Date of Conferral

2017

Degree

Doctor of Public Health (DrPH)

School

Public Health

Advisor

James Rohrer

Abstract

Surgical site infection (SSI) is the most common healthcare-associated infection. Approximately 2% to 14% of surgical patients are diagnosed with SSI, which may extend length of stay in the hospital or lead to readmission and may necessitate another surgical procedure. Patient readmission due to SSI costs health care industries about $3,000 to $29,000 per case and a total of $10 billion per year. The purpose of this quantitative cross-sectional retrospective study was to examine the association between SSI and teaching status, hospital ownership, and number of beds in the hospital. The epidemiological triad was used as a framework to describe the relationship between the person (hospital is the unit of analysis), place (regional location), and time (one year of data).

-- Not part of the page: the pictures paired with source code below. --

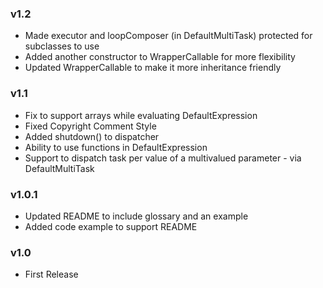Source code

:### v1.2
+ Made executor and loopComposer (in DefaultMultiTask) protected for subclasses to use
+ Added another constructor to WrapperCallable for more flexibility
+ Updated WrapperCallable to make it more inheritance friendly

### v1.1
+ Fix to support arrays while evaluating DefaultExpression
+ Fixed Copyright Comment Style
+ Added shutdown() to dispatcher
+ Ability to use functions in DefaultExpression
+ Support to dispatch task per value of a multivalued parameter - via DefaultMultiTask

### v1.0.1
+ Updated README to include glossary and an example
+ Added code example to support README

### v1.0
+ First Release
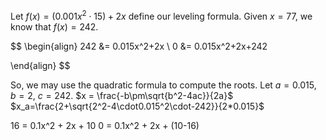 Let $f(x) = (0.001x^2 \cdot 15)+2x$ define our leveling formula.
Given $x = 77$, we know that $f(x) = 242$.

$$
\begin{align}
242 &= 0.015x^2+2x \\
0 &= 0.015x^2+2x+242

\end{align}
$$

So, we may use the quadratic formula to compute the roots.
Let $a=0.015$, $b = 2$, $c=242$.
$x = \frac{-b\pm\sqrt{b^2-4ac}}{2a}$
$x_a=\frac{2+\sqrt{2^2-4\cdot0.015^2\cdot-242}}{2*0.015}$

16 = 0.1x^2 + 2x + 10
0 = 0.1x^2 + 2x + (10-16)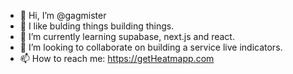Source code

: - 👋 Hi, I’m @gagmister
- 👀 I like bulding things building things. 
- 🌱 I’m currently learning supabase, next.js and react.
- 💞️ I’m looking to collaborate on building a service live indicators. 
- 📫 How to reach me: https://getHeatmapp.com
<!---
gagmister/gagmister is a ✨ special ✨ repository because its `README.md` (this file) appears on your GitHub profile.
You can click the Preview link to take a look at your changes.
--->
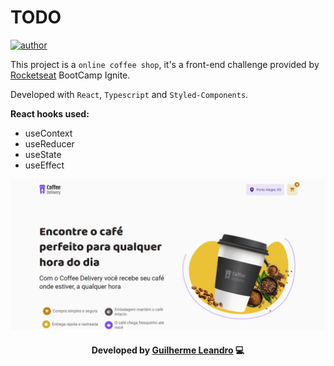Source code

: # TODO

<a href="https://github.com/guirdy" target="_blank">
  <img src="https://img.shields.io/badge/author-guilherme-blue?style=flat-square" alt="author">
</a>

This project is a `online coffee shop`,  it's a front-end challenge provided by [Rocketseat](https://www.rocketseat.com.br) BootCamp Ignite.

Developed with `React`, `Typescript` and `Styled-Components`.

**React hooks used:**
- useContext
- useReducer
- useState
- useEffect

<p align=center>
  <img src="./.github/print.jpg" >
</p>

<h4 align=center>Developed by <a href="https://www.linkedin.com/in/guirdy/">Guilherme Leandro</a> 💻</h4>
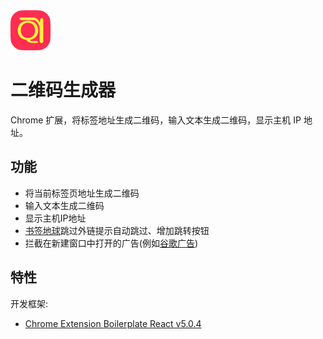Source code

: <img src="src/assets/img/logo.svg" width="64"/>

# 二维码生成器

Chrome 扩展，将标签地址生成二维码，输入文本生成二维码，显示主机 IP 地址。

## 功能

- 将当前标签页地址生成二维码
- 输入文本生成二维码
- 显示主机IP地址
- [书签地球](https://www.bookmarkearth.cn/)跳过外链提示自动跳过、增加跳转按钮
- 拦截在新建窗口中打开的广告(例如[谷歌广告](https://support.google.com/admanager/answer/191228?hl=zh-Hans#change-target-window))

## 特性

开发框架:

- [Chrome Extension Boilerplate React v5.0.4](https://github.com/lxieyang/chrome-extension-boilerplate-react)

The dataset used in this study was retrieved from Centers for Medicare & Medicaid Services. A hospital was classified as having a high SSI rate if its rate was in the highest third. Contingency tables were used to test the relationships. The chi-square tests revealed that teaching hospitals were more likely to have high SSI rates than were nonteaching hospitals. Forty percent of teaching hospitals had high SSI rates compared to 26% of nonteaching hospitals (p < 0.001). Hospital ownership, bed size, and region were not significant predictors of high SSI rates. Findings from this study may lead toward further reductions in SSI by guiding infection control efforts toward hospitals with higher rates.